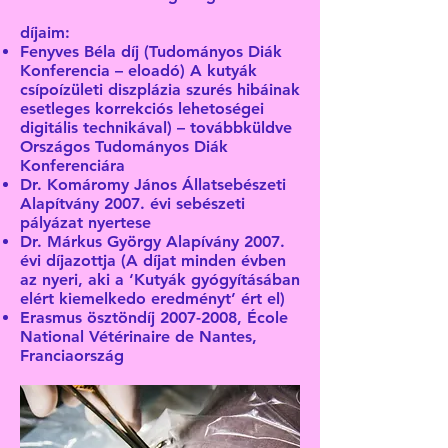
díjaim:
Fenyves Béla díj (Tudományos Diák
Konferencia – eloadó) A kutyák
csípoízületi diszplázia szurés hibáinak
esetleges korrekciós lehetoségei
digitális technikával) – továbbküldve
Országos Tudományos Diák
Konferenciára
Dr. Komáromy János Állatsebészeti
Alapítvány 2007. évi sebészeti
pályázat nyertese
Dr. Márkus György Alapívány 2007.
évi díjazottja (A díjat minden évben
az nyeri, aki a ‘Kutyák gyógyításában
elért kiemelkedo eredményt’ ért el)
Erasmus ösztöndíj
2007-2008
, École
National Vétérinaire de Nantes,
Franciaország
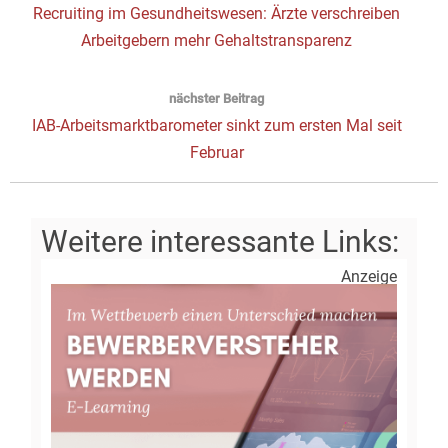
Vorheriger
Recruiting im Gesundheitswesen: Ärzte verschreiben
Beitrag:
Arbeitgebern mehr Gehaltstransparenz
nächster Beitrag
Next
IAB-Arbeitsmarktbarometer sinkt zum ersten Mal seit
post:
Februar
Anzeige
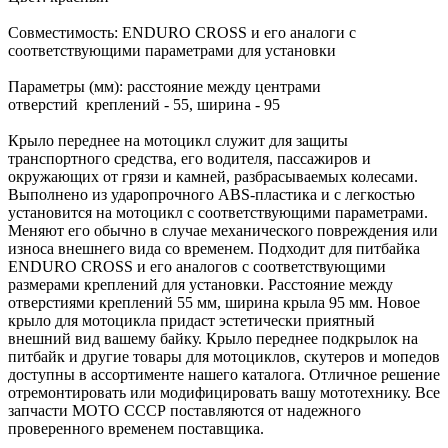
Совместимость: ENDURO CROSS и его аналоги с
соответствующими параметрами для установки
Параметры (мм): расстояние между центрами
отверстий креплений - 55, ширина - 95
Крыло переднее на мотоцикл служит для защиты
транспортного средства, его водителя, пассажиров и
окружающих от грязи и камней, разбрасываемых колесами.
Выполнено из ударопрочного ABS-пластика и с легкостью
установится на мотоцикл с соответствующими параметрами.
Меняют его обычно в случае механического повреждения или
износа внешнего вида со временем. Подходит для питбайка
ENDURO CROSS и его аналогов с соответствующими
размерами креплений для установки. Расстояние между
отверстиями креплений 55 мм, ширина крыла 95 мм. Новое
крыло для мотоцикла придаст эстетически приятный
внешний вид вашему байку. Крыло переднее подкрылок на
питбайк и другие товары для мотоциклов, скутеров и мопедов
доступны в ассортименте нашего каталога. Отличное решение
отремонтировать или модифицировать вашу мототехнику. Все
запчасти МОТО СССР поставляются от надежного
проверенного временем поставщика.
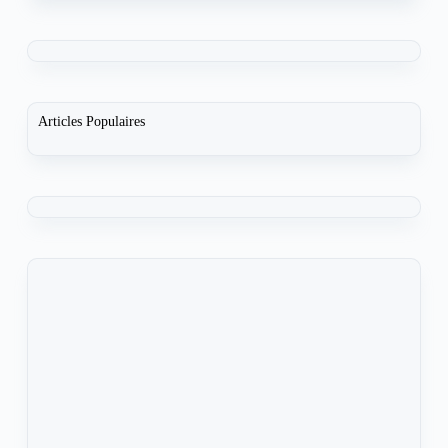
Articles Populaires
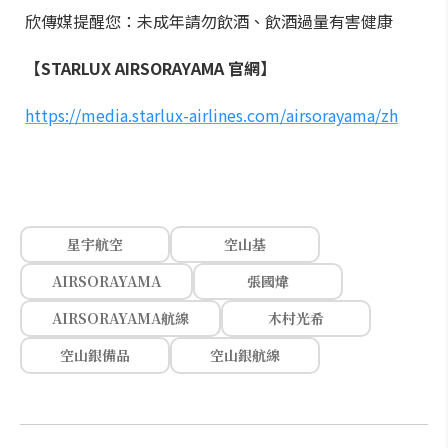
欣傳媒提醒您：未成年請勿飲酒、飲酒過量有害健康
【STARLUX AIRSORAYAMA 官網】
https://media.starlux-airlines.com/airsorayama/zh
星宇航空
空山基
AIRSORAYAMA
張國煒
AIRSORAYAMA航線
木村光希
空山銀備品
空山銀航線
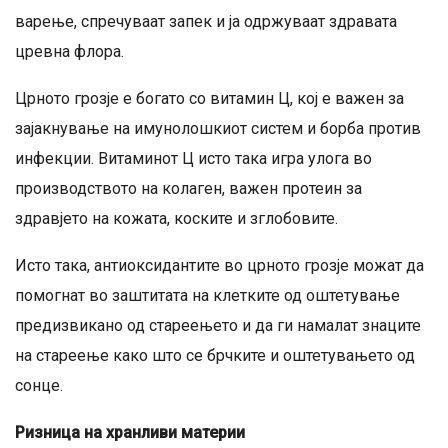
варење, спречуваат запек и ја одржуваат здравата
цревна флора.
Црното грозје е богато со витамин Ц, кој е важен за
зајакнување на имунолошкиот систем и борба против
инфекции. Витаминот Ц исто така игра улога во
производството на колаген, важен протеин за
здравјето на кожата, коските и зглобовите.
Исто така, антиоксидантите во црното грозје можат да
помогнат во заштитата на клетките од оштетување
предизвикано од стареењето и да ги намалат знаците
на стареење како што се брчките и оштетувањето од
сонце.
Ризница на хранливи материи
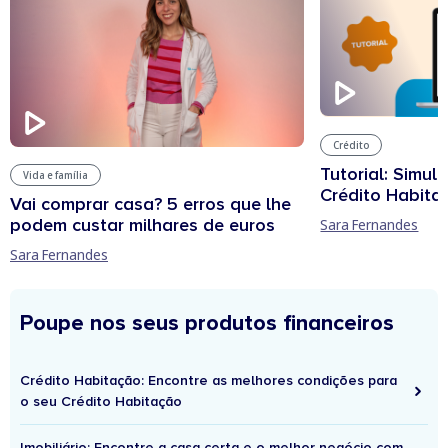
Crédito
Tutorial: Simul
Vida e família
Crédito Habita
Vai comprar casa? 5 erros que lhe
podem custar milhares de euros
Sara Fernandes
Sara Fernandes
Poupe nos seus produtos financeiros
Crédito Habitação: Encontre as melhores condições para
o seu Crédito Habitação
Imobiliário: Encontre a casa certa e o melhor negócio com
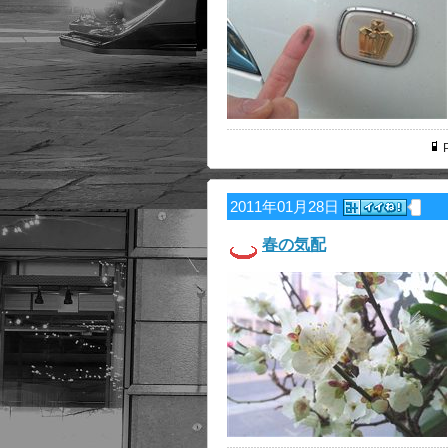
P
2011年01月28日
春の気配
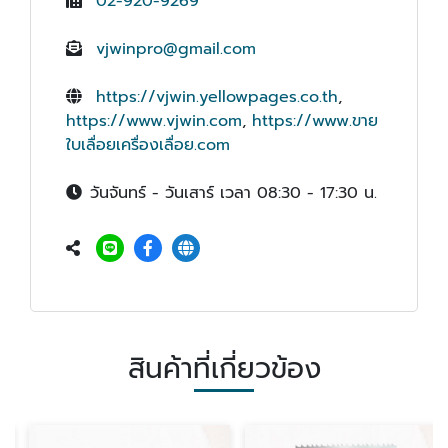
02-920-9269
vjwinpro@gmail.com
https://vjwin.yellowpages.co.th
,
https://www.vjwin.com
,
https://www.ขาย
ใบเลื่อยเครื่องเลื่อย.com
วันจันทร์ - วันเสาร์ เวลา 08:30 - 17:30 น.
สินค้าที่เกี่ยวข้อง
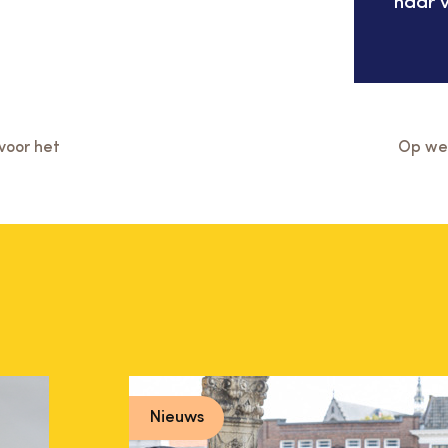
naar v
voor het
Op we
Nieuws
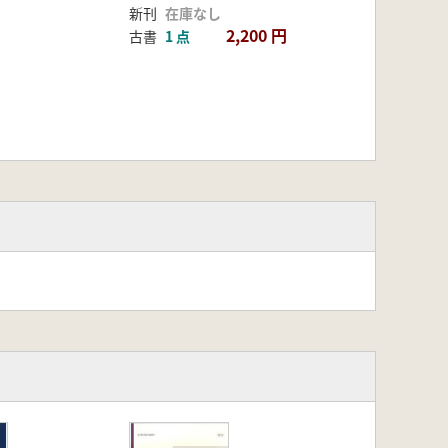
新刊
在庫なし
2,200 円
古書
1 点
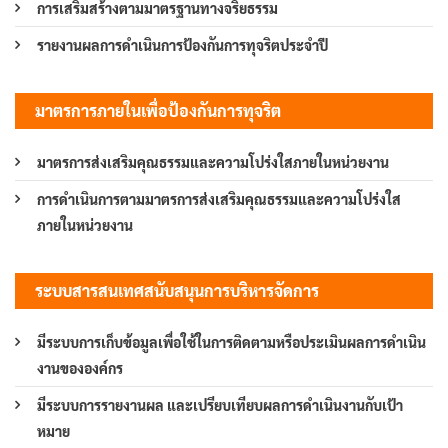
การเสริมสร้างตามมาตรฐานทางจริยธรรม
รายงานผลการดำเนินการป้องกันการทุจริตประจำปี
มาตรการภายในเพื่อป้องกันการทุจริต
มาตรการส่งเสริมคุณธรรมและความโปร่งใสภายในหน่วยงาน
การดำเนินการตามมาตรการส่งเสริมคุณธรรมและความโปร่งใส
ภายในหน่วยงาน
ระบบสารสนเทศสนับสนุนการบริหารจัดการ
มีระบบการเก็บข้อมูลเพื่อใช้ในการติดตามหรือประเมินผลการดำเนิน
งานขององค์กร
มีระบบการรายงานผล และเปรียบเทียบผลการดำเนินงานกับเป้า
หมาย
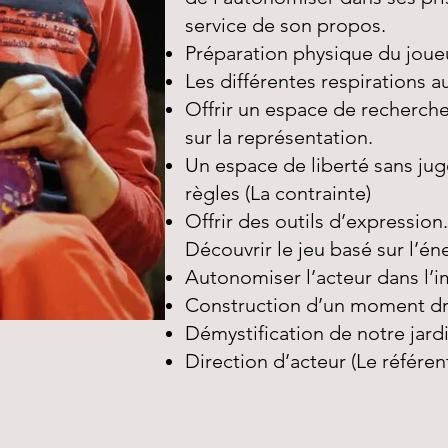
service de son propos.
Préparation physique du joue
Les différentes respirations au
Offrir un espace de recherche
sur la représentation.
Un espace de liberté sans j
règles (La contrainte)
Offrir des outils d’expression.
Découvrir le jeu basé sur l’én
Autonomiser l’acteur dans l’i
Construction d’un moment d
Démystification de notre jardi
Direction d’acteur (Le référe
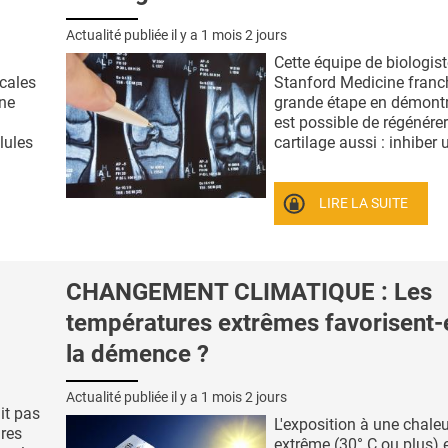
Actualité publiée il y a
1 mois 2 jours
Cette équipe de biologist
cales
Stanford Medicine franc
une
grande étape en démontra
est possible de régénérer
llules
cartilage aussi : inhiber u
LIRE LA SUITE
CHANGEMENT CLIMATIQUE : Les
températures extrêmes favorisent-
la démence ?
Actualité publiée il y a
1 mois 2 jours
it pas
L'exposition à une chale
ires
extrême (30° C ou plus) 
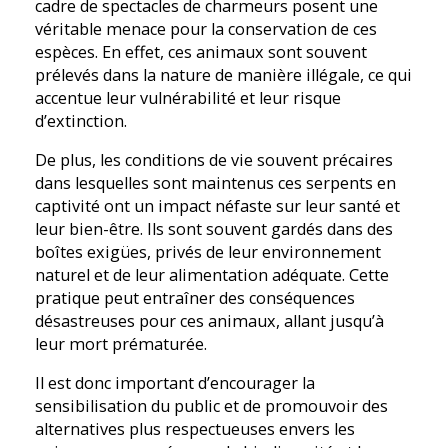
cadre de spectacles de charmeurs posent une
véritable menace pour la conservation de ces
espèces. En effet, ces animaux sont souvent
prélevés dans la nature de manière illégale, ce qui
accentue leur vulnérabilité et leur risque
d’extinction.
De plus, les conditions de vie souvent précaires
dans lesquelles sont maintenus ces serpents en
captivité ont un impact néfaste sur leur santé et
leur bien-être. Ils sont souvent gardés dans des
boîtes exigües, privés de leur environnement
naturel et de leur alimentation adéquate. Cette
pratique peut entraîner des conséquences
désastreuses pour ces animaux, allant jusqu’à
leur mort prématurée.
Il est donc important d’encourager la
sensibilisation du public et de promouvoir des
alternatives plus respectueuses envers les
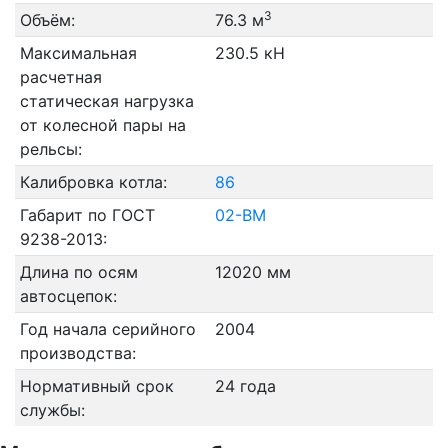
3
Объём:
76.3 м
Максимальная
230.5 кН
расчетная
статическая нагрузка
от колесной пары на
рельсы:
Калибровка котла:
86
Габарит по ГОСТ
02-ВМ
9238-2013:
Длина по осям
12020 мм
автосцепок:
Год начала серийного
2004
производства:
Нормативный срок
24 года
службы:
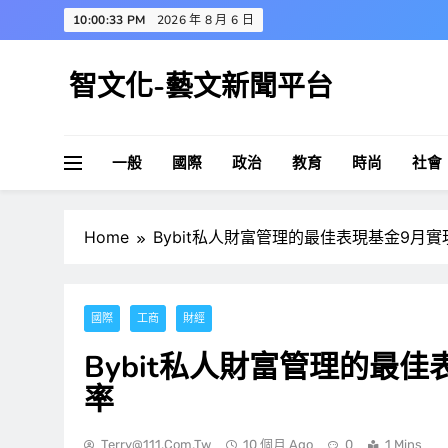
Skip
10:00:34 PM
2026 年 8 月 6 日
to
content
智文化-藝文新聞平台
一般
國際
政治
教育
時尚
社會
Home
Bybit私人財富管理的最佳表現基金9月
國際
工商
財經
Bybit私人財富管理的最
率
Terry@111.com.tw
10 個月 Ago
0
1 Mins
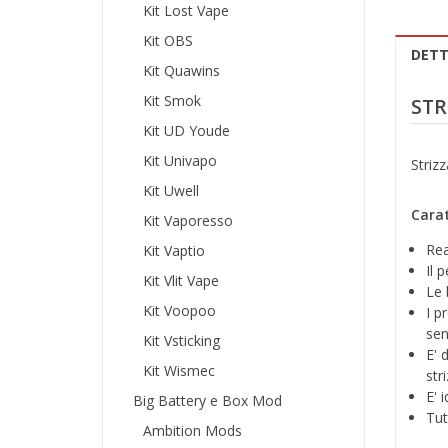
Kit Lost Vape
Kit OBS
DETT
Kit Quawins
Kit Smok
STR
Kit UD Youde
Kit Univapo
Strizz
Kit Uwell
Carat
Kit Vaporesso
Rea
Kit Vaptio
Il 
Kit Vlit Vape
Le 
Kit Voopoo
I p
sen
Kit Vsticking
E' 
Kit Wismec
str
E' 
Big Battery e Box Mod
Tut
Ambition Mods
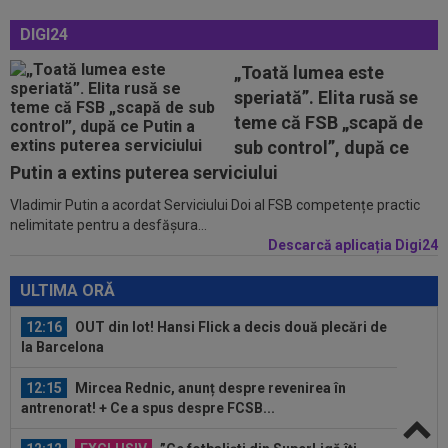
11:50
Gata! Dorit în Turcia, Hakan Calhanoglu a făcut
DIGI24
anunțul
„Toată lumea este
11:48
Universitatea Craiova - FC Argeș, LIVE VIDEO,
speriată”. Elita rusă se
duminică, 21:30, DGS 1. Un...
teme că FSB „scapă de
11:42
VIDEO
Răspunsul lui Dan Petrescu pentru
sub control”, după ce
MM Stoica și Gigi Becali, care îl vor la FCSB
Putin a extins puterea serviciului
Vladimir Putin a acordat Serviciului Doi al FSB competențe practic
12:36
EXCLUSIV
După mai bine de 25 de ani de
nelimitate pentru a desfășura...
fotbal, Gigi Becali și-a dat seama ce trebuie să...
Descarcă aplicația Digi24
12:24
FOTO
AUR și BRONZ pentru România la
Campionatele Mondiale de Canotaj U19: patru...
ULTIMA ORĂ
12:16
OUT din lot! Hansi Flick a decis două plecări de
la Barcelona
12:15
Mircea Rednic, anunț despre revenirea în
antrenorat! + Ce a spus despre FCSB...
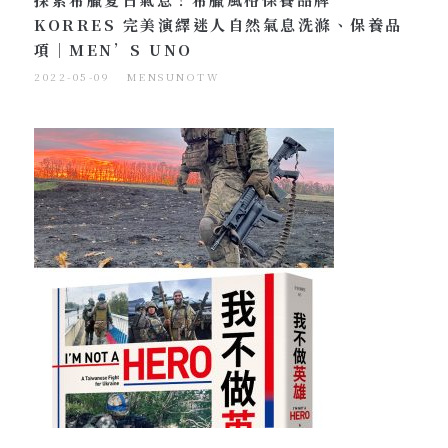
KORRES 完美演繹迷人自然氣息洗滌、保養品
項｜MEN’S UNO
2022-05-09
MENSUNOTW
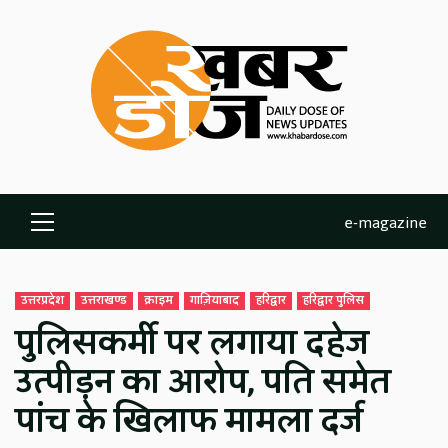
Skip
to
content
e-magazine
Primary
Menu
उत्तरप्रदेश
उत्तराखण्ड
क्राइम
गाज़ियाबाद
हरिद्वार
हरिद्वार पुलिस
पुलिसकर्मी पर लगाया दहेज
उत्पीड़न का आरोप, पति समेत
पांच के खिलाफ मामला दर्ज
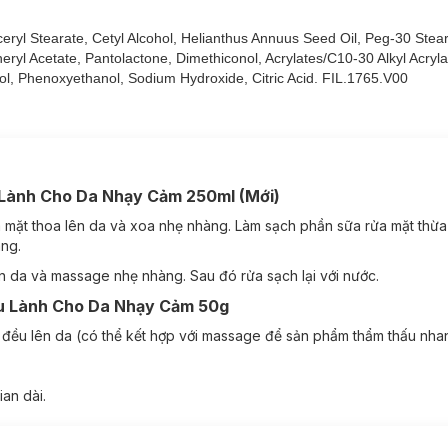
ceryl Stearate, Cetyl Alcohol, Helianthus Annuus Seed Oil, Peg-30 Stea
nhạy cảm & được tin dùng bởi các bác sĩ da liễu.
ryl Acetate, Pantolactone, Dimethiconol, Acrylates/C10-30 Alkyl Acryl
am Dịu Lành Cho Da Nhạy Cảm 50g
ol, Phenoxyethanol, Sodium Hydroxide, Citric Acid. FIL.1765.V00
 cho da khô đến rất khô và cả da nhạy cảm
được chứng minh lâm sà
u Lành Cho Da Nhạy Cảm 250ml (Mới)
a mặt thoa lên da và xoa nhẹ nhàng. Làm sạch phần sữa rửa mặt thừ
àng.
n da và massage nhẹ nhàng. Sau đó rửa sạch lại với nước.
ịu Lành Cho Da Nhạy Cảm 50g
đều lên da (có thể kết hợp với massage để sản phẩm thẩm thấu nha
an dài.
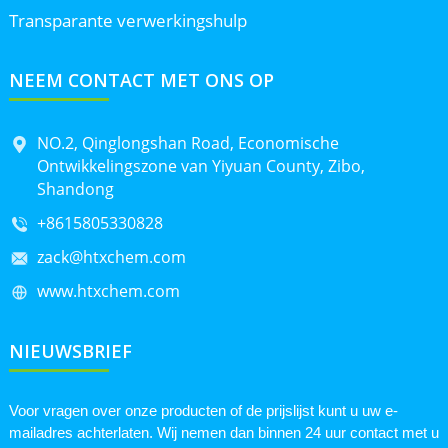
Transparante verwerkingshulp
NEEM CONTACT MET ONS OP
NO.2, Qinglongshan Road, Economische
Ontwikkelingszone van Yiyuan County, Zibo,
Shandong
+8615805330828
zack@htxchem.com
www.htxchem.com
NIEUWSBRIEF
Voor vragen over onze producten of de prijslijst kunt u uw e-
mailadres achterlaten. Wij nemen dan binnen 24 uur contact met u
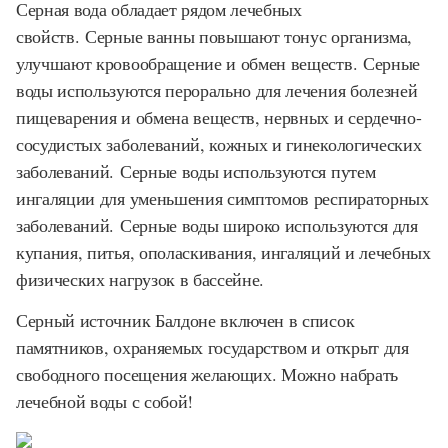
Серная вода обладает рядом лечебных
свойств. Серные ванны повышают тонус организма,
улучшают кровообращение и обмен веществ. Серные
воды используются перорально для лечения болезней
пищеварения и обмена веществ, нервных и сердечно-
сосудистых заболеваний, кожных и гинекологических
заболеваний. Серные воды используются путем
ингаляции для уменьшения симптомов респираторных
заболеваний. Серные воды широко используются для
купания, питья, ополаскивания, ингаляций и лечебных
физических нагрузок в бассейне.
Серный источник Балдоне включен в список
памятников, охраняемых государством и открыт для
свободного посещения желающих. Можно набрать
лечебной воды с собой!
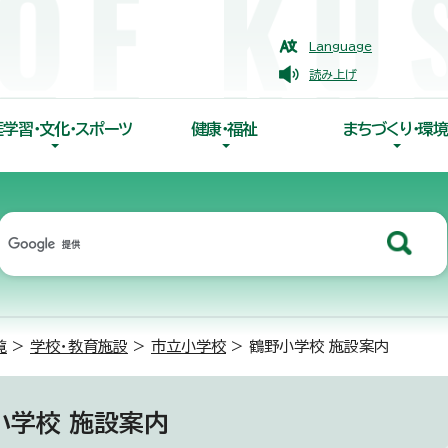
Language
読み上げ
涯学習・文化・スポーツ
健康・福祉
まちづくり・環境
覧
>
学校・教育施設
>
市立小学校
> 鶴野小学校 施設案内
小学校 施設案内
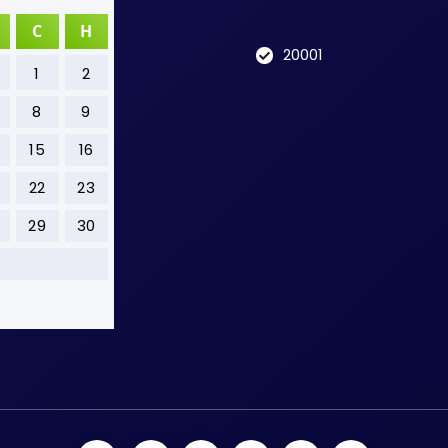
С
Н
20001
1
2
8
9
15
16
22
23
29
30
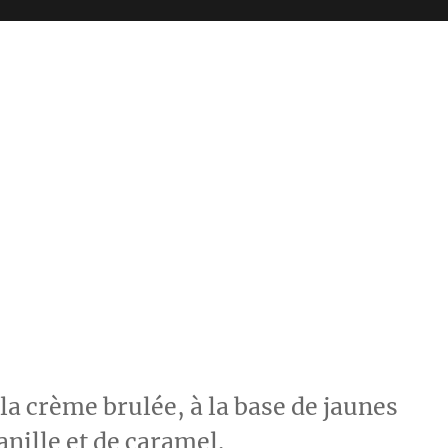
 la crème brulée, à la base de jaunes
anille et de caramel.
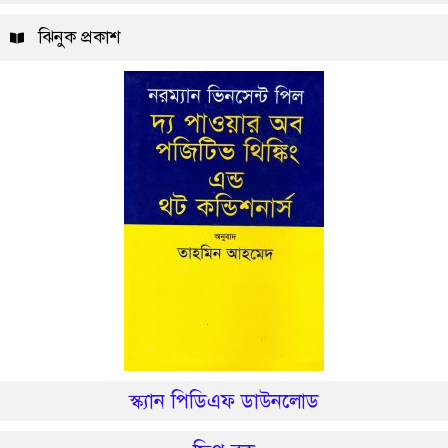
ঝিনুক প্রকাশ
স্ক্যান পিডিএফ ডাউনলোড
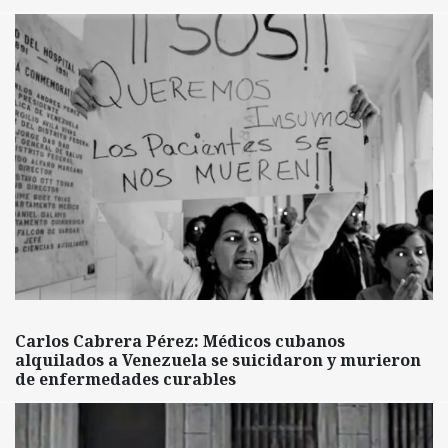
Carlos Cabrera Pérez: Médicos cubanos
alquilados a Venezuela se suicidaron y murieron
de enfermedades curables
_____
What you have to do - Take from the material above every line that includes the word "креплений".

Answer to the exercise -
отверстий креплений - 55, ширина - 95
размерами креплений для установки. Расстояние между
отверстиями креплений 55 мм, ширина крыла 95 мм. Новое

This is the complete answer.